The new 3D model of Ulu Papar is an expanded version of the Buayan-Kionop 3D model, representing an area of 19,200 hectares both inside and immediately adjacent to the Crocker Range Park and featuring important characteristics of the region including rivers and tributaries, villages and customary boundaries, homesteads and agricultural fields, hunting and resource harvesting grounds, and sites of historical and cultural significance. Community researchers from Ulu Papar first constructed the Ulu Papar model in late 2010 through a collaborative process with the Global Diversity Foundation and Sabah Parks. It now sits in the village of Kalanggaan, chosen due to its central location in the upper Ulu Papar valley, while the sister Buayan-Kionop 3D model remains in the village of Buayan in the lower part of the Ulu Papar valley.

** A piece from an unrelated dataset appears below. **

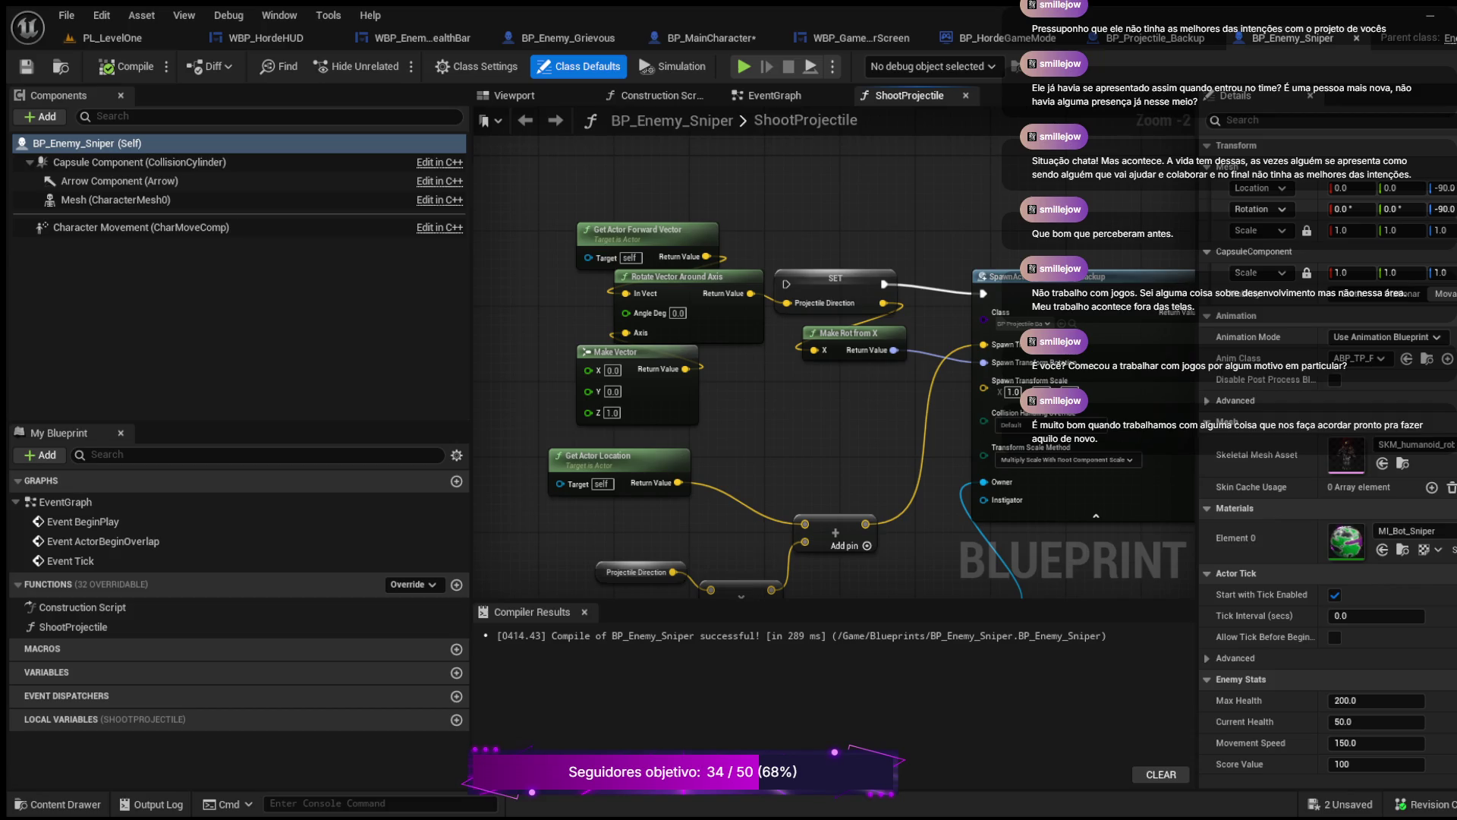
Step: Recompile BP_Projectile_Backup, which fails on missing ProjectileLifespan, and show the Blueprints folder
{"action": "left_click", "coordinate": [1155, 38]}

Both 3D models serve as a resource that supports the participation of Ulu Papar communities in collaboratively managing the environment they live in, providing evidence of their role as custodians of the area and giving them the rightful recognition of their traditional knowledge of the area. This has given them the confidence to exert authority over their environment, seen in their quest to contribute to the planning process for the nomination of Crocker Range as a Biosphere Reserve. While obtaining a Biosphere Reserve status would be a significant achievement for the State of Sabah, the zoning of the reserve would affect the lifestyles, culture and traditions of the communities of Ulu Papar. A nomination which supports the full and effective participation of the communities of Ulu Papar and respects the biocultural heritage of Ulu Papar would, therefore, be the ideal solution.